WHAT YOU WILL DO: When you find the word "Images" in a line of the entries, please copy the whole line.

SOURCE MATERIAL:
-------

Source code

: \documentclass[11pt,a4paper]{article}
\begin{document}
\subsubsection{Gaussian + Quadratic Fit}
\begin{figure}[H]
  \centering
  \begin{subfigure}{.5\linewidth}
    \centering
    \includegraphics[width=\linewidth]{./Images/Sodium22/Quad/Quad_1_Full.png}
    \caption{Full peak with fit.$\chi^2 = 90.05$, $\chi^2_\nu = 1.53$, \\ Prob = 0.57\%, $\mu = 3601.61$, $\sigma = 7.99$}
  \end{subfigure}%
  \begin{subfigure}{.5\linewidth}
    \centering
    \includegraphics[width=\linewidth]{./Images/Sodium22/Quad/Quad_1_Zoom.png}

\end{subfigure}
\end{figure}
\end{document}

-------

RESULT BELOW:
    \includegraphics[width=\linewidth]{./Images/Sodium22/Quad/Quad_1_Full.png}
    \includegraphics[width=\linewidth]{./Images/Sodium22/Quad/Quad_1_Zoom.png}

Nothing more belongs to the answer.